What I eventually realized is that the vector representations only really work in the case where an averaging operation would get the right answer anyways. For example, woman-man+boy= girl, but you can also get that through (woman+boy)/2=girl. (or even woman+boy=girl) In my experimentation I have yet to see a case where the subtraction aspect is actually necessary to recover the relationship. This would indicate that the vectors are only capturing similarity between words, and not and not any second order relationships between them as is commonly claimed.

Honestly, I wish I could discuss this directly with someone doing research in this area, because it seems to me that the vector representations really aren't capturing relationships in the way they're touted. I think it's an interesting possibility, and I haven't seen it addressed in any of the literature I've read.

EDIT: On further investigation, it looks like the google news vectors maybe just aren't that good? I wasn't able reproduce hardly any of the analogy examples given in the table "Relationship pairs in a word embedding." from the OP.

nl · on March 25, 2015

The maths works when you are acting along the same vector(s), so things like king:male ~= queen:king work. In that example you are doing maths along the 'gender vector'.

In you water/boat/plane example I'm not sure what you are expecting. It seems unlikely that there is a 'planeiness' vector one can move along to find concepts like that.

navanit · on March 25, 2015

The vector for the water/boat/plane is "medium".

nl · on March 25, 2015

Yes, we understand that. Not sure word2vec does.

From memory the default word2vec implementation and data gives you ~500 dimensions. I think some of the examples given are failing because of that limitation.

robrenaud · on March 25, 2015

I recommend you read the paper here:

http://nlp.stanford.edu/projects/glove/

It gives intuition/light math why the analogy as translation in embedding space should work.

Houshalter · on March 25, 2015

I've read that multiplication/division works better than addition/subtraction. Like king/man\*woman, or something like that.

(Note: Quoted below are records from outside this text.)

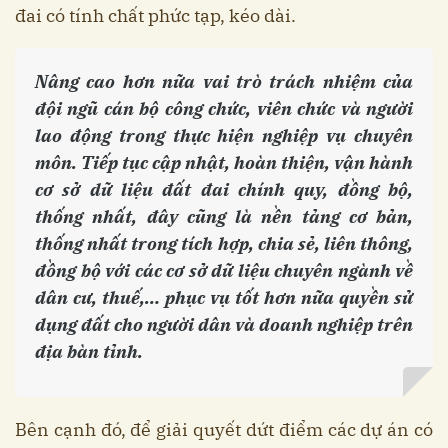
đai có tính chất phức tạp, kéo dài.
Nâng cao hơn nữa vai trò trách nhiệm của
đội ngũ cán bộ công chức, viên chức và người
lao động trong thực hiện nghiệp vụ chuyên
môn. Tiếp tục cập nhật, hoàn thiện, vận hành
cơ sở dữ liệu đất đai chính quy, đồng bộ,
thống nhất, đây cũng là nền tảng cơ bản,
thống nhất trong tích hợp, chia sẻ, liên thông,
đồng bộ với các cơ sở dữ liệu chuyên ngành về
dân cư, thuế,… phục vụ tốt hơn nữa quyền sử
dụng đất cho người dân và doanh nghiệp trên
địa bàn tỉnh.
Bên cạnh đó, để giải quyết dứt điểm các dự án có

madisonmay · on March 25, 2015

Always excellent content from Christopher Olah. So few people do such a clear job of explaining these concepts -- this is technical writing done right.

on March 25, 2015

[deleted]

hiddencost · on March 25, 2015

Because neuroscience is not yet very informative about what will work well or efficiently. Reading the words "neural network" and thinking it has anything to do with the brain is a mistake.